== DIRECTIONS ==
This exercise calls for every line of the data below with the string "Klošar" in it.

[Stored items]

╔══

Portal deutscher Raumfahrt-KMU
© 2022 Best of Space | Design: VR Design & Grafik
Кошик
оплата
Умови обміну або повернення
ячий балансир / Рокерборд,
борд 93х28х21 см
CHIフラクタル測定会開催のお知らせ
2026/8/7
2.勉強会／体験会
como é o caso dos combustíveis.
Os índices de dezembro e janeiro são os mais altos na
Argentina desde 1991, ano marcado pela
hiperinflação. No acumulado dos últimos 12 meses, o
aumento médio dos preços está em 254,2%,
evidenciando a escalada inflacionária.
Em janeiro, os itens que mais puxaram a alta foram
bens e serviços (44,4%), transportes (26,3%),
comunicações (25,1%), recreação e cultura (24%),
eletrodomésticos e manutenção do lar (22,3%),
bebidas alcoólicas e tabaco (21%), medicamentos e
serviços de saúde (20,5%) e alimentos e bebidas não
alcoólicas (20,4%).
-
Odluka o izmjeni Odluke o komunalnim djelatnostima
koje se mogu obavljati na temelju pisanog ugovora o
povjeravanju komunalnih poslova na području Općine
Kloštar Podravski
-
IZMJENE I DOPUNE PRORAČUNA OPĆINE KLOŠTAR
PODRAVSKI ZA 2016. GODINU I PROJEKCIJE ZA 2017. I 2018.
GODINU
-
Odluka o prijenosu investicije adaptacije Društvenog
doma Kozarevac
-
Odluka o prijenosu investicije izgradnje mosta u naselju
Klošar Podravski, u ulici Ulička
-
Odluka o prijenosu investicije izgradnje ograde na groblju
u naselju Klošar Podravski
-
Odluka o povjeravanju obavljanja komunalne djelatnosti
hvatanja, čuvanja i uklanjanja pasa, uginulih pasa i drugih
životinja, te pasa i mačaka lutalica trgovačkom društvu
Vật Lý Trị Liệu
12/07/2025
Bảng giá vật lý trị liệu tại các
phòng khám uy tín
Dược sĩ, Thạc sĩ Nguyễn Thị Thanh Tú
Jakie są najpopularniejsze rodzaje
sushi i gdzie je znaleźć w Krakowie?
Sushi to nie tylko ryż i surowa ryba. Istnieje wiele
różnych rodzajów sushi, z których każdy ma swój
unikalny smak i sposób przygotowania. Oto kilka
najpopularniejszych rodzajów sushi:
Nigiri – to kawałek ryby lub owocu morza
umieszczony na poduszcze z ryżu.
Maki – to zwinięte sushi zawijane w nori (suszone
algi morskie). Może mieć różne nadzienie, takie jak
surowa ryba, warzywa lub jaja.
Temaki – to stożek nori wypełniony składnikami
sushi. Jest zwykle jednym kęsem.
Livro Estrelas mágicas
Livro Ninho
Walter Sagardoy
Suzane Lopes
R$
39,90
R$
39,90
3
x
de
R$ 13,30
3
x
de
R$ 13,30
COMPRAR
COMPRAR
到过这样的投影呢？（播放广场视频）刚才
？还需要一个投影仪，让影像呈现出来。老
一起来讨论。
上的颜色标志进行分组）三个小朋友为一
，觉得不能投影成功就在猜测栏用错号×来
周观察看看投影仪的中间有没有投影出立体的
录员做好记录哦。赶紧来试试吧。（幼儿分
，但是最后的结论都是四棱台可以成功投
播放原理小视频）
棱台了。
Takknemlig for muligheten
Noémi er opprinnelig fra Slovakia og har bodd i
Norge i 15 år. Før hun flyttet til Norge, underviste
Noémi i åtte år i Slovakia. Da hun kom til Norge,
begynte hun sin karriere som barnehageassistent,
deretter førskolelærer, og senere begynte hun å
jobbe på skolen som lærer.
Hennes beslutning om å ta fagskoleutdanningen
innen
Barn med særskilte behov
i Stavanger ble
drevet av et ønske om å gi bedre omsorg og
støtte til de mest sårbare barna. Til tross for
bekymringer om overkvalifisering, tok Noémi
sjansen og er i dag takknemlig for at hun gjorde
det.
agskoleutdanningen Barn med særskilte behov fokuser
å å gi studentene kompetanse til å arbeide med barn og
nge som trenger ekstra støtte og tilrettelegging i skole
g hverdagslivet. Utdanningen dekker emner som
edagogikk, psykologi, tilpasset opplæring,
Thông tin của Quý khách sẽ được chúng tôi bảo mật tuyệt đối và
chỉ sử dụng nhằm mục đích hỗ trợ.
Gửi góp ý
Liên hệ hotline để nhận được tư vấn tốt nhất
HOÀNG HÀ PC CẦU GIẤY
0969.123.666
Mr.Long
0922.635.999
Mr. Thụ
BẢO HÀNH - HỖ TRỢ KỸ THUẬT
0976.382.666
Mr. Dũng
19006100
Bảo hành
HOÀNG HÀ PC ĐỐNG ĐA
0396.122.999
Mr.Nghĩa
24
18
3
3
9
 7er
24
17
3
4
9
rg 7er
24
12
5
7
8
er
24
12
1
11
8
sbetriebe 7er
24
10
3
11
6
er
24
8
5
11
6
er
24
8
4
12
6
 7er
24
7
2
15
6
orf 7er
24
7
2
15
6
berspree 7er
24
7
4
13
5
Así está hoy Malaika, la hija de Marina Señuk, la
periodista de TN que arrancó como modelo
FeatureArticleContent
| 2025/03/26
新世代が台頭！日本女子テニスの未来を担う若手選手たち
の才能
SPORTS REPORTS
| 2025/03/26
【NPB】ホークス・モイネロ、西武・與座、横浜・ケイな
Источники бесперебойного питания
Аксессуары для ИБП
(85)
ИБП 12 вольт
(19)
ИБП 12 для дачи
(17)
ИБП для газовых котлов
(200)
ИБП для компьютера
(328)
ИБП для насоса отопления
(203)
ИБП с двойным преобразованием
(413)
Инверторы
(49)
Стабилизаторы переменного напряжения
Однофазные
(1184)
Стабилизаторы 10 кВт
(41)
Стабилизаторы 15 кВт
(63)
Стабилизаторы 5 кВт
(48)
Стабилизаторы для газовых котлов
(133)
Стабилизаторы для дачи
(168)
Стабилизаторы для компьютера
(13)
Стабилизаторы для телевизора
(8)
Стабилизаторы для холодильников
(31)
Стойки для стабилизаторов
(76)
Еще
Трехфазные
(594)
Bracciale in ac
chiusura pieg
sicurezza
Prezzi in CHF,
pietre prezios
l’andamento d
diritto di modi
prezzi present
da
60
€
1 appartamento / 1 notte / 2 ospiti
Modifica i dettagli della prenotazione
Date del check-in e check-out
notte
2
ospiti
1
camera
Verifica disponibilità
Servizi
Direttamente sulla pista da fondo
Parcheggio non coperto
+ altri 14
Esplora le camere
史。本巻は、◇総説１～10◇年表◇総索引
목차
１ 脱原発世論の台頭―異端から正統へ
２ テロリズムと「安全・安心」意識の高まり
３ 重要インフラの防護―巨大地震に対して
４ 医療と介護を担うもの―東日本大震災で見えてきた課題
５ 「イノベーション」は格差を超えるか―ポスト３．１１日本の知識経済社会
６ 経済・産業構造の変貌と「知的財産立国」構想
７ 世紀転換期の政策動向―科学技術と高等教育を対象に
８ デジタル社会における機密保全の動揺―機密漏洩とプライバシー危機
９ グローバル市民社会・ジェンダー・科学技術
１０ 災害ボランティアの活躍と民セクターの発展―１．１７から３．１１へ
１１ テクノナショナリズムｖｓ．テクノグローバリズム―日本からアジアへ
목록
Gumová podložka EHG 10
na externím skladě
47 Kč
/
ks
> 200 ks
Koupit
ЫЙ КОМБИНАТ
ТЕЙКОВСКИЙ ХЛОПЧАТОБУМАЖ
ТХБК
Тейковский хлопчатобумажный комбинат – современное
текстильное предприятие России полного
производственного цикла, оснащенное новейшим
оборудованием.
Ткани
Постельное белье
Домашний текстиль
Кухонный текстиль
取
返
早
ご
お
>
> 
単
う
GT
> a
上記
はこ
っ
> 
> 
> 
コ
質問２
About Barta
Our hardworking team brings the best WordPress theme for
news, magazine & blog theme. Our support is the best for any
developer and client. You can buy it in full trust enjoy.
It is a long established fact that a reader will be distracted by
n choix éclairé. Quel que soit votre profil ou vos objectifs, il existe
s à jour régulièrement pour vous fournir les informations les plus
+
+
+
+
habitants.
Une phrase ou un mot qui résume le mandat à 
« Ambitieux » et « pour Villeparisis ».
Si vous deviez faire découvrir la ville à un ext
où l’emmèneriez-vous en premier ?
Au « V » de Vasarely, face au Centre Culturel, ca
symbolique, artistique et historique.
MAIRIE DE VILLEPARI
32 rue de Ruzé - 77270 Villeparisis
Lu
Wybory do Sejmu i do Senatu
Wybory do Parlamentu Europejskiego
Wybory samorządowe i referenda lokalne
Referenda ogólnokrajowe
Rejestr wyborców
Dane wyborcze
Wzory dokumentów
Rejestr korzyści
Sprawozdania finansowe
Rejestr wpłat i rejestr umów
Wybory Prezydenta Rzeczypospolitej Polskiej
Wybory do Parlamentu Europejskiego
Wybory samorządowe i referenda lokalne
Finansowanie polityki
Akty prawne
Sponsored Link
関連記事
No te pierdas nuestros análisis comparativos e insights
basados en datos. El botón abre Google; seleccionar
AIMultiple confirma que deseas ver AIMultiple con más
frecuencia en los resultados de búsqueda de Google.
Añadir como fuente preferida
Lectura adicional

╚══

== ANSWER BELOW ==
Klošar Podravski, u ulici Ulička
u naselju Klošar Podravski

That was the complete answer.